Controlling and resolving the issues of ambiguous relationships in Power BI is very important for clean and consistent report generation. The cause for the occurrence of these ambiguous relationships is usually where there are several paths between tables, making it hard for Power BI to figure out the appropriate path for use in calculations. This creates interesting and dangerous results and or errors, especially in measures and visuals. Here is a handcrafted solution on how to deal with the problem:
Recognize Ambiguous Relationships: The first step is to look for possible circular references or multiple relationship paths between tables in the data model. This can be achieved with the help of the Relationship view in Power BI, where the user can examine the arrangement of various tables. Such confusion occurs mostly in cases where there are several one-to-many cardinal relationships between two tables or when two tables connect through so many junction tables, resulting in multiple pathways for Power BI to track.

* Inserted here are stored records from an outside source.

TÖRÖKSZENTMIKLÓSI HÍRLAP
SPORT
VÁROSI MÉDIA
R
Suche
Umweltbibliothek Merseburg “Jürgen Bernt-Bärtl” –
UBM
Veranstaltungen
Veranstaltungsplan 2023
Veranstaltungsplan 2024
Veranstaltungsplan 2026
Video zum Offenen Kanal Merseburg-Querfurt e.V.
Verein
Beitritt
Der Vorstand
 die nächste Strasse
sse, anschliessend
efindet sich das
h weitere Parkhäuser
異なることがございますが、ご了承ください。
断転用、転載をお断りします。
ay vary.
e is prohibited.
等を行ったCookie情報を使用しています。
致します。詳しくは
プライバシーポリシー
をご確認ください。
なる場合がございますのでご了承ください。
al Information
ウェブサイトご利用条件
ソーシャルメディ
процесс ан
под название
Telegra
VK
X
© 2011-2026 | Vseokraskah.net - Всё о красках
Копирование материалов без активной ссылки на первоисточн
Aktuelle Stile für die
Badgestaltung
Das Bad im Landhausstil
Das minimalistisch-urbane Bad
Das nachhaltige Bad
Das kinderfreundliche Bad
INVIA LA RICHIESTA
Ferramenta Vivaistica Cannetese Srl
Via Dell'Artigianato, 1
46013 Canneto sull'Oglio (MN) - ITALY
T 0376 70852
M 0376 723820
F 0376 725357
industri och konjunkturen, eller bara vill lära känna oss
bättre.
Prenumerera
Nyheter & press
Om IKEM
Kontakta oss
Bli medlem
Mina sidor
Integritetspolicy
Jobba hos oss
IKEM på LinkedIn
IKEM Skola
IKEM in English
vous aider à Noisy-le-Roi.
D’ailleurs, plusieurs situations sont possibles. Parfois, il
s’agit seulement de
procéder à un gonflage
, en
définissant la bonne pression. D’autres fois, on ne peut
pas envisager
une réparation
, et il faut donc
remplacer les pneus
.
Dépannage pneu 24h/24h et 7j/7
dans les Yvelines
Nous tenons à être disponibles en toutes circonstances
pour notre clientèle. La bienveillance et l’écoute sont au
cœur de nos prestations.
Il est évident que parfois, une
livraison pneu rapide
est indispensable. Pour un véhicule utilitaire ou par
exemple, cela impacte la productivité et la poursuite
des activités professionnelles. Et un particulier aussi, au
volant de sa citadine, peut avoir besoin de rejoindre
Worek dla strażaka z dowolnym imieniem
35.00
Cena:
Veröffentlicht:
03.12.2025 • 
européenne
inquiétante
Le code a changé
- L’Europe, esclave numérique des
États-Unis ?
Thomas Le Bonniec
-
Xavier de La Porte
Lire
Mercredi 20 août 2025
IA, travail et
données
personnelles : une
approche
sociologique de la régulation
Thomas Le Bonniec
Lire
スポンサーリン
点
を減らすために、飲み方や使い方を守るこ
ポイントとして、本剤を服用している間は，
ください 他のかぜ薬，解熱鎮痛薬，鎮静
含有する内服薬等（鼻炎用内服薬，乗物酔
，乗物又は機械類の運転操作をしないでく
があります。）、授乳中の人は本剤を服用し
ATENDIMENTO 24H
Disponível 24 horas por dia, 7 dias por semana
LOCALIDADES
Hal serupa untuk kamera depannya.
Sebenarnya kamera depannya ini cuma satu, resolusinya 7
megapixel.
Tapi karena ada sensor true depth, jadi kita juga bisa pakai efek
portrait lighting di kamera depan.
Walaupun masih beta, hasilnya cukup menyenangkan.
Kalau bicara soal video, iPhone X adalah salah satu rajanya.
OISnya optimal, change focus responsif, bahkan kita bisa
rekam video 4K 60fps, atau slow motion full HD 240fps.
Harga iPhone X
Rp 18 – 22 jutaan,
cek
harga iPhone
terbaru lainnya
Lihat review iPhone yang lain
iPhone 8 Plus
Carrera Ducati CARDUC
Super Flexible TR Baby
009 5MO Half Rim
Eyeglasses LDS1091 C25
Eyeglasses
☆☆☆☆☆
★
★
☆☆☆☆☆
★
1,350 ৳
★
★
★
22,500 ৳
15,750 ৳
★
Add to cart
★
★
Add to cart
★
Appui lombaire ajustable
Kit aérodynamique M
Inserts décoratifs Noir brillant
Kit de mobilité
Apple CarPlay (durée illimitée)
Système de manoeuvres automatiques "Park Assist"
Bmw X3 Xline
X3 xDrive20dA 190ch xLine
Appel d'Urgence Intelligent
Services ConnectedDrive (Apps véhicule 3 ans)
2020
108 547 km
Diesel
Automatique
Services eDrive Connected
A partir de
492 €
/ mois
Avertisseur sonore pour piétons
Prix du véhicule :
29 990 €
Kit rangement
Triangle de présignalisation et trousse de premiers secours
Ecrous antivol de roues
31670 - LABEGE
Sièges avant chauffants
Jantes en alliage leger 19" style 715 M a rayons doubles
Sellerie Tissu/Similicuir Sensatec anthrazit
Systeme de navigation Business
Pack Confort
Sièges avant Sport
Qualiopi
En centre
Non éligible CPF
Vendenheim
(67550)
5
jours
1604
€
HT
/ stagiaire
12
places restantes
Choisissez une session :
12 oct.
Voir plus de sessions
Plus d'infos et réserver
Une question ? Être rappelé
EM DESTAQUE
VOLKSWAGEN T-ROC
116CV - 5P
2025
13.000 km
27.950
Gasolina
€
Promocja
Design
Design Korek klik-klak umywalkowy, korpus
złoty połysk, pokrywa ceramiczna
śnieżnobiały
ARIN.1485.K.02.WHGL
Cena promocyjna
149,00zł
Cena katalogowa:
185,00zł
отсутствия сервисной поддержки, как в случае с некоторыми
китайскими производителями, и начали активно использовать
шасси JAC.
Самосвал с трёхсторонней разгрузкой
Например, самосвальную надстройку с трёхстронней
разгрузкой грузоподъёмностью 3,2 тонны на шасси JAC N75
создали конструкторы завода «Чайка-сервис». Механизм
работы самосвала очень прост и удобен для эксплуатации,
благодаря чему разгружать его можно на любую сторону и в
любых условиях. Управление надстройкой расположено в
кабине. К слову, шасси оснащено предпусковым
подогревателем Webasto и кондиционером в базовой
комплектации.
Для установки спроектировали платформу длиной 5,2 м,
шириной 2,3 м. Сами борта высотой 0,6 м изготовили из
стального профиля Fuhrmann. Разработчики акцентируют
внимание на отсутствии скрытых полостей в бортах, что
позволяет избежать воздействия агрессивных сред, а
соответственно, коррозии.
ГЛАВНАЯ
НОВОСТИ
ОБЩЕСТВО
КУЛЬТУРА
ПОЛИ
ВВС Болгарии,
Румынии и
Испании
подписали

Use “Inactive” Relationships Where Necessary: Power BI provides an option to set some relationships as “inactive.” This means that if a secondary relationship is made inactive, it is possible to indicate the relationship that the Power BI will pull by default on the primary. However, when you want to use these inactive relationships in your measures, it is possible to use them measure by measure while activating them through the USERELATIONSHIP function in DAX. This function gives control to the user on which relationship will be active for a specific
calculation, thereby reducing the level of ambiguity.
Create and Use Bridge Tables: In case of ambiguity remaining, there is a possibility of revising the model with the usage of bridge tables, which are simpler methods of joining…Bridge tables are normally designed to contain distinct values for every key. They can play the role of a central point connecting various relations in the table, hence avoiding unnecessary connections. This direction contributes to creating what is known as a “star schema,” which is one of the ways of modeling data in Power BI, and it reduces complexity and clears ambiguity provided in relations.
As such, the concern about avoiding ambiguous relationships becomes less pressing, and a better and neater Power Bi data model can be achieved.